Given the sequence 0010001111 (or any other, not homework, but exam practice), how do you use the Berlekamp-Massey algorithm to construct a minimal LFSR?

I have read several definitions of how Berlekamp-Massey works, but I'm missing some simple example that actually demonstrates the algorithm in use.

Trying to use the following http://en.wikipedia.org/wiki/Berlekamp-Massey#The_algorithm_for_the_binary_field this is how far (or short) I get:

1. Let $s_0, s_1, \dots, s_9$ be the bits 0,0,1,0,0,0,1,1,1,1.

2. Let the arrays b and c, each of length 10, be: b = {1,0,0,0,0,0,0,0,0,0}, c = {1,0,0,0,0,0,0,0,0,0}

3. Let L = 0, m = -1

4. Iterate 10 times:

Iteration 0:

$$d = s_0 + c_1s_{-1} + c_2s_{-2} + \cdots + c_9s_{-9}$$

Already at this first iteration (0) I run into problems. What are these negative subscript s variables?

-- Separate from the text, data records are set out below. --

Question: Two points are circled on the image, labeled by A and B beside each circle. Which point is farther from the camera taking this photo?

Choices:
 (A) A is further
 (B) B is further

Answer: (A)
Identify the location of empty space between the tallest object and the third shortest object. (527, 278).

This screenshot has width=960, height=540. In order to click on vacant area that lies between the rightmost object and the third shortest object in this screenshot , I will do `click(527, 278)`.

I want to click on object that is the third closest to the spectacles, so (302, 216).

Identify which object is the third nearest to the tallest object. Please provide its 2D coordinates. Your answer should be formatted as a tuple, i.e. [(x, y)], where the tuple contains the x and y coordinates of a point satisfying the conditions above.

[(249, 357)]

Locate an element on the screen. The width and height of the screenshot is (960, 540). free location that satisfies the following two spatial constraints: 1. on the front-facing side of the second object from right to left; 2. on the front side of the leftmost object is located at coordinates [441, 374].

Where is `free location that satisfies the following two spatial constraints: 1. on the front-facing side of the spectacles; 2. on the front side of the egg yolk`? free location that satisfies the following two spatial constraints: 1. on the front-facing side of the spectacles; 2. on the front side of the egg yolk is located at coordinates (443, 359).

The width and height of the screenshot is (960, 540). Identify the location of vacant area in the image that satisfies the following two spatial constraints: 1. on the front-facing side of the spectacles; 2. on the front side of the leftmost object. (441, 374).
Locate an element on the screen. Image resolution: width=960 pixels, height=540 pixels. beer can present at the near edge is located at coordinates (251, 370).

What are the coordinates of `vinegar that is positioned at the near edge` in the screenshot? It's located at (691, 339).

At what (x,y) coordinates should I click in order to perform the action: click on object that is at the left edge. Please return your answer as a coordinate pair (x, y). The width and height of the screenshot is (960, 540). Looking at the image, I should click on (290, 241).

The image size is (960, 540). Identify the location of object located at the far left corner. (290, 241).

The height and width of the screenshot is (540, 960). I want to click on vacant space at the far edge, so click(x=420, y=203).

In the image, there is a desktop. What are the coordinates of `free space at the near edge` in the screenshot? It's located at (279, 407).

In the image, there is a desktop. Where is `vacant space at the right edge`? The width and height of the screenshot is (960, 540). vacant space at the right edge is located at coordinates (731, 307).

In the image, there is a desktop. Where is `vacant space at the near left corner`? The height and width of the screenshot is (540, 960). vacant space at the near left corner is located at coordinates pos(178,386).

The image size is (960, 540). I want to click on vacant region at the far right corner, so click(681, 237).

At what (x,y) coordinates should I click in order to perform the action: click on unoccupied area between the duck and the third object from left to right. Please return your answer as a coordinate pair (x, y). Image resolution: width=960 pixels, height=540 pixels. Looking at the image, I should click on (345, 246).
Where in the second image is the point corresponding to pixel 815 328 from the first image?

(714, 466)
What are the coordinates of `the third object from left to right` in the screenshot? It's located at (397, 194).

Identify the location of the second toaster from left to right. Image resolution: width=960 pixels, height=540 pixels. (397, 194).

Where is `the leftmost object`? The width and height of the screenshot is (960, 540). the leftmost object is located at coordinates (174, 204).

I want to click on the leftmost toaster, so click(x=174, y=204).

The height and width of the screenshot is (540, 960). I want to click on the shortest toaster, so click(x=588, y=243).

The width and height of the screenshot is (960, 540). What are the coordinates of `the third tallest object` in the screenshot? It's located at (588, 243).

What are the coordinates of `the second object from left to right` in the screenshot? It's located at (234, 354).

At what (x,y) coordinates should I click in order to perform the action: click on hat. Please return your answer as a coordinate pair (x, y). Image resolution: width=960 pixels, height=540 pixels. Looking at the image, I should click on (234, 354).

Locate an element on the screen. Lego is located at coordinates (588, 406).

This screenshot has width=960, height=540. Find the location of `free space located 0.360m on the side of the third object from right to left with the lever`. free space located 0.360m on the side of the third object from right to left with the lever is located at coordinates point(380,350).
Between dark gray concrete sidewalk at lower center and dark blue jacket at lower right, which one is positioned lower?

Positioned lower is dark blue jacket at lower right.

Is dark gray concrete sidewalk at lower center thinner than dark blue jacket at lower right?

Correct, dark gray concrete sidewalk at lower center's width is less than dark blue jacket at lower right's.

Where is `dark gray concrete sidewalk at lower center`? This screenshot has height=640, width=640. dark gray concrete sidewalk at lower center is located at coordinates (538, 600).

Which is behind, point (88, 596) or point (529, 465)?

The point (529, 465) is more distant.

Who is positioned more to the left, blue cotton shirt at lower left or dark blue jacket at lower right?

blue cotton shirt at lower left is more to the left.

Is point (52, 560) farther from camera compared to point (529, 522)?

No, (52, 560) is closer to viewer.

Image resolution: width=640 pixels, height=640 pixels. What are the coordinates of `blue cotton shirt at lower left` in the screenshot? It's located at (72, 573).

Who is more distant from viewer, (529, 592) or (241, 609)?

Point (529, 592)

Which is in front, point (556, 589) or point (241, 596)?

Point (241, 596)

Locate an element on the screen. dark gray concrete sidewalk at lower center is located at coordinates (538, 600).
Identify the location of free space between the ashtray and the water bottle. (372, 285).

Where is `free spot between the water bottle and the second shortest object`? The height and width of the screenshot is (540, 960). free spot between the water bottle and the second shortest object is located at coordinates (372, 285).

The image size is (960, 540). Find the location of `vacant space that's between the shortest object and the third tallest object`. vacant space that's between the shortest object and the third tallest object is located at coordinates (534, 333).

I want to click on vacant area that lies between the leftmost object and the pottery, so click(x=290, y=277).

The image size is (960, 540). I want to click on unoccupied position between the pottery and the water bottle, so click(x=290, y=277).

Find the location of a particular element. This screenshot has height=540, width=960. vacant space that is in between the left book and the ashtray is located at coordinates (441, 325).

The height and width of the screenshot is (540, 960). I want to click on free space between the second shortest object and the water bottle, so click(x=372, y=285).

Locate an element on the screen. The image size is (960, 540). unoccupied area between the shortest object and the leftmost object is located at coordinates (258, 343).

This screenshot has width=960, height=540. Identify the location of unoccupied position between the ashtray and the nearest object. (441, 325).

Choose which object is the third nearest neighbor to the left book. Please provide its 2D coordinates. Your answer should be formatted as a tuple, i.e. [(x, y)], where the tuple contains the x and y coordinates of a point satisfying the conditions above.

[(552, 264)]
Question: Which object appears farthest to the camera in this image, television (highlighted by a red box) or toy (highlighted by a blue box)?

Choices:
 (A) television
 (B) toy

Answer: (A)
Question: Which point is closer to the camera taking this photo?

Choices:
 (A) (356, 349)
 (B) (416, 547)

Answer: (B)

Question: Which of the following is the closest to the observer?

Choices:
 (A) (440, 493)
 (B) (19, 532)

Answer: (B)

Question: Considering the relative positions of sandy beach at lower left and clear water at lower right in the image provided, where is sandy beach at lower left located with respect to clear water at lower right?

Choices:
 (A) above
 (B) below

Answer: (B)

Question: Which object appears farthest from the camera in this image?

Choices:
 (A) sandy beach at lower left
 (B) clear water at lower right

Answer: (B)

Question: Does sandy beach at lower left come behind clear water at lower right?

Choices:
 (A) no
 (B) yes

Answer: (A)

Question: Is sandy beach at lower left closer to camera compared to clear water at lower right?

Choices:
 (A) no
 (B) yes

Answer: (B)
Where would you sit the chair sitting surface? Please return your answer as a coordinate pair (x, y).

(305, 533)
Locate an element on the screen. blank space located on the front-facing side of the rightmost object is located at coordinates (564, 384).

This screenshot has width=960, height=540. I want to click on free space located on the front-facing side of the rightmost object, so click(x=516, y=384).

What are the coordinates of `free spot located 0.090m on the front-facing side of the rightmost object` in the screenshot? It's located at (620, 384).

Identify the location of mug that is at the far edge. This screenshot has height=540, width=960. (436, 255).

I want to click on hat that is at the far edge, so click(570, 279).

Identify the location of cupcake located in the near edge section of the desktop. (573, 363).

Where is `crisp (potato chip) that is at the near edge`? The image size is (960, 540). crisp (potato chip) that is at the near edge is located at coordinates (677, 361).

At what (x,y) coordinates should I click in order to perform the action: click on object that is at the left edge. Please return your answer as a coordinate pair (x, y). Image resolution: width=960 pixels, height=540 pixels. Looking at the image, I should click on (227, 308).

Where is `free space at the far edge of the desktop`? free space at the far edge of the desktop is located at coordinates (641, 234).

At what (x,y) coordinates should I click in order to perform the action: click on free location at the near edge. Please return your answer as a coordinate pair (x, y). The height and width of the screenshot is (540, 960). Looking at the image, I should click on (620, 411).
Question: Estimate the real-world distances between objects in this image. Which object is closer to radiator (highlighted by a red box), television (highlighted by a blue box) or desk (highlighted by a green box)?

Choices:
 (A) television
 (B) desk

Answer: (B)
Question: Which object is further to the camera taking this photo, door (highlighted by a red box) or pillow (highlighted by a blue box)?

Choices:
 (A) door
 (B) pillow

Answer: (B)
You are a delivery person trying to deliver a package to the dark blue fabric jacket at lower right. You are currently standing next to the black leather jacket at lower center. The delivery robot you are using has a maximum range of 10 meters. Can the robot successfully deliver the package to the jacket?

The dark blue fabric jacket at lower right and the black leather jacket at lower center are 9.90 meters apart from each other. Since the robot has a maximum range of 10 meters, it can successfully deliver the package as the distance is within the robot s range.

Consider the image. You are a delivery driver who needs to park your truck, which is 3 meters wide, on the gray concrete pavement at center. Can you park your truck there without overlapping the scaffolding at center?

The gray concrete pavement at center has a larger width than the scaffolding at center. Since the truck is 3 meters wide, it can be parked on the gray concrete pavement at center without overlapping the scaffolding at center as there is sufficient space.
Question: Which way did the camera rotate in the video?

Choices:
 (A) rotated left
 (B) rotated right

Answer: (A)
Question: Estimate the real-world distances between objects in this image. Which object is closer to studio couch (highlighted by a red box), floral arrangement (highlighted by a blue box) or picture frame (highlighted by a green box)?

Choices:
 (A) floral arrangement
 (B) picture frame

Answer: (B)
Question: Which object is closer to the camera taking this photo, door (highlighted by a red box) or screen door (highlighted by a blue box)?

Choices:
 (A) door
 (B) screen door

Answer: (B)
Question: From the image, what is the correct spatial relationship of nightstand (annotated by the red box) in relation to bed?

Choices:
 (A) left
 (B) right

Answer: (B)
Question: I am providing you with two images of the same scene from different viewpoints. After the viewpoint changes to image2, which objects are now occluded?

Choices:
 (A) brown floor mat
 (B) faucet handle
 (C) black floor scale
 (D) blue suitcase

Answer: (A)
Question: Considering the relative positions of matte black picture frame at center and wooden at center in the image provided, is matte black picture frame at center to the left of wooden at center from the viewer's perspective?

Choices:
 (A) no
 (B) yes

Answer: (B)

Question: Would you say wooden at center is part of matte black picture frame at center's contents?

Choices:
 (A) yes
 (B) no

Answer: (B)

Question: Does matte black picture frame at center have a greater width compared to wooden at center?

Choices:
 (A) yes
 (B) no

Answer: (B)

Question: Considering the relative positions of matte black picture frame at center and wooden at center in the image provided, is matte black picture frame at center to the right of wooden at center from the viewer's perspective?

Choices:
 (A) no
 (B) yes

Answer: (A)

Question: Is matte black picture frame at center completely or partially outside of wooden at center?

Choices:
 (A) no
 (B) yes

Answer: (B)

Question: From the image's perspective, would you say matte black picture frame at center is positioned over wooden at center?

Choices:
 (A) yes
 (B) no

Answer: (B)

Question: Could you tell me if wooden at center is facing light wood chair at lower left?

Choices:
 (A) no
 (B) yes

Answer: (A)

I'm using the formula on Wikipedia, which is:

$$d = s_N + c_1s_{N-1} + c_2s_{N-2} + \cdots + c_Ls_{N-L}$$

Is there a fault in this formula? Earlier at step 3, the algorithm states L = 0, hence the final term with:

$$c_Ls_{N-L}$$

makes no intuitive sense if it is taken literally? I assume that the subscript of this s variable should keep decreasing and for c it should keep increasing? If taken as the formula states it, these would be just 0?

But regardless, there is this problem with the negative s variables.

Answer 1

There are no issues with negative indices, even the first (or zero-th depending on how you want to count them) iteration.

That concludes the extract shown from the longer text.